RX 6700 XT screen freezes, followed eventually by a soft recovery
Brief summary of the problem:
I was running a Wayfire session on my RX 6700 XT, and not doing anything particularly GPU strenuous, just running Vesktop (Electron, GPU accelerated Discord web client) and then the desktop froze for a minute. I was able to log in via SSH to see that a page fault happened. It eventually soft recovered after collecting a core dump.
Hardware description:
- CPU: Ryzen 7 7700X
- GPU: 03:00.0 VGA compatible controller [0300]: Advanced Micro Devices, Inc. [AMD/ATI] Navi 22 [Radeon RX 6700/6700 XT/6750 XT / 6800M/6850M XT] [1002:73df] (rev c5)
- System Memory: 64 GiB
- Display(s): ASUS VG247Q1A, Dell P2414H
- Type of Display Connection: DP, DP
System information:
- Distro name and Version: Arch Linux
- Kernel version: Linux copycat 6.12.0-rc3-1-cachyos-rc #1 (closed) SMP PREEMPT_DYNAMIC Tue, 15 Oct 2024 00:39:53 +0000 x86_64 GNU/Linux
- Custom kernel: linux-cachyos-rc built with PKGBUILD with default settings
- AMD official driver version: N/A
How to reproduce the issue:
I can't reproduce it because it happened almost completely at random. Though it may also have something to do with my Cooler Master PCIe 4.0 riser. I may eliminate that if it keeps happening to see if it's the cause. I'm receiving a 7700 XT in less than 24 hours, so I probably won't be testing much more on the 6700 XT after that. It may happen again, depending.

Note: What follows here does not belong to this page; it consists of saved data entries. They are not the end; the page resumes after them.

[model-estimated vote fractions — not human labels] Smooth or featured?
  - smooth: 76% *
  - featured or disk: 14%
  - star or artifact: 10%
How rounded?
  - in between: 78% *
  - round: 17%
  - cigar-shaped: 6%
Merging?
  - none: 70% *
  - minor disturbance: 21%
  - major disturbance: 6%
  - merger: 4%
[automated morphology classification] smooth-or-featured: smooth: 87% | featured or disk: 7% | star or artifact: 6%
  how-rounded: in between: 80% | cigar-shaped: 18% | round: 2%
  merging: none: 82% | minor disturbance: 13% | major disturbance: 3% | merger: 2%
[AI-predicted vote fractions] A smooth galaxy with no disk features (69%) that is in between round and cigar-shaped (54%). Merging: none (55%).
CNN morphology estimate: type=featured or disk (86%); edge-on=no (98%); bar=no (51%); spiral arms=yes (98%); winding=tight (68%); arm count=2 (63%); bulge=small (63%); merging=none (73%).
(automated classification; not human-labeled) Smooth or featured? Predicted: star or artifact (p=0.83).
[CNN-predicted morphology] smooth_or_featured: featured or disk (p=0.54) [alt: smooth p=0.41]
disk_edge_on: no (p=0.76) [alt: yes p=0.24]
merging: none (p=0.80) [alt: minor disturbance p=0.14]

Log files (for system lockups / game freezes / crashes)
- Dmesg log (full log)
- Xorg log
- N/A
- Any other log
- core dump captured from devcoredump which dumped before the reset
Additional information
I'm not sure if this is a DRM bug or a Mesa bug. The ring that crashed this time was the compute ring, and I don't think I was doing any compute work at the time, unless that was interacting with the Discord video call I was running at the time, which was using hardware H.264 encode for the outgoing portions of the call. (camera, desktop capture)

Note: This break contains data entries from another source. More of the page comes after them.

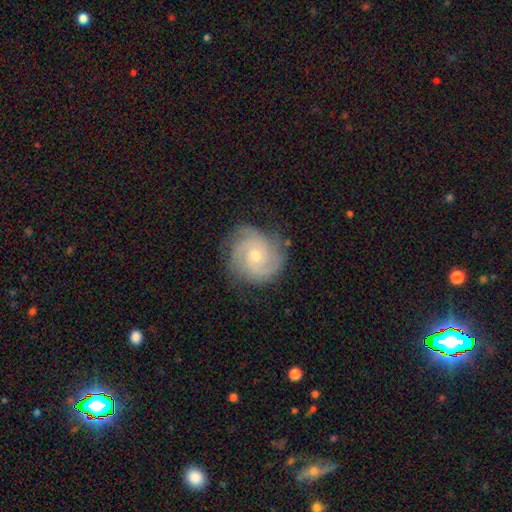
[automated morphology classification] Smooth or featured: featured or disk — 83% (smooth — 11%)
Edge-on disk: no — 98% (yes — 2%)
Bar: no — 73% (weak — 23%)
Spiral arms: yes — 97% (no — 3%)
Spiral winding: tight — 59% (medium — 34%)
Spiral arm count: 3 — 46% (2 — 17%)
Bulge size: small — 54% (moderate — 43%)
Merging: none — 76% (minor disturbance — 17%)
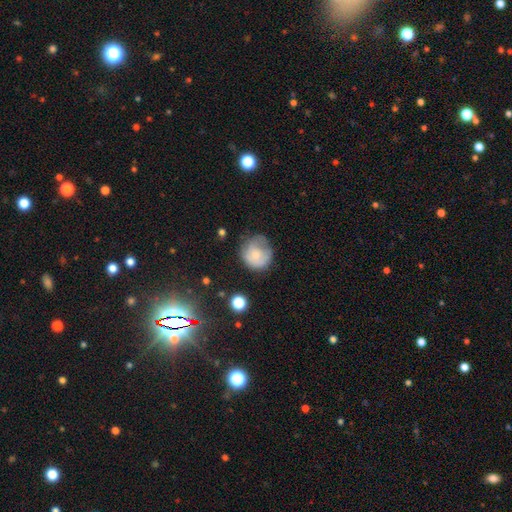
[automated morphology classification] The model was most divided on "merging": none: 50%, minor disturbance: 31%, major disturbance: 17%, merger: 2%. More confident: how rounded — round (82%); smooth or featured — smooth (67%).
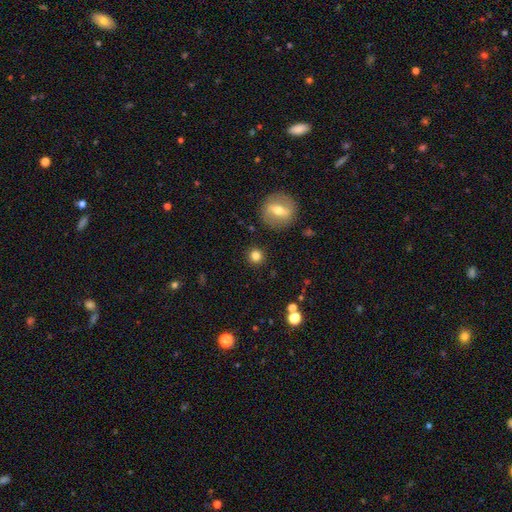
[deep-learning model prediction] A smooth galaxy with no disk features (79%) that is round (92%). Merging: none (89%).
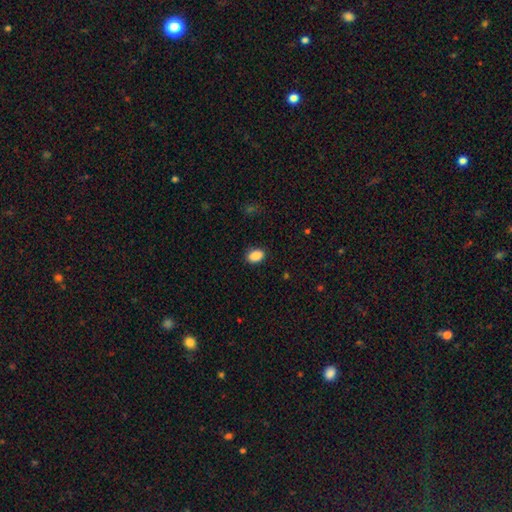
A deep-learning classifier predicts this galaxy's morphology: type=smooth (89%); roundness=in between (81%); merging=none (87%).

Edit: wayfire-plugins-extra supplies Scott Moreau's pixdecor decorator plugin for server side decoration, which he did tell me uses compute for something or other. It may be wise to get him into this topic to explain better.
Edit 2: Compute seems to have been affected by using Mesa git, which I was running at commit 67aadd4f0b8. Switching back to Mesa stable 24.2.5, there is more GFX usage, but no compute usage.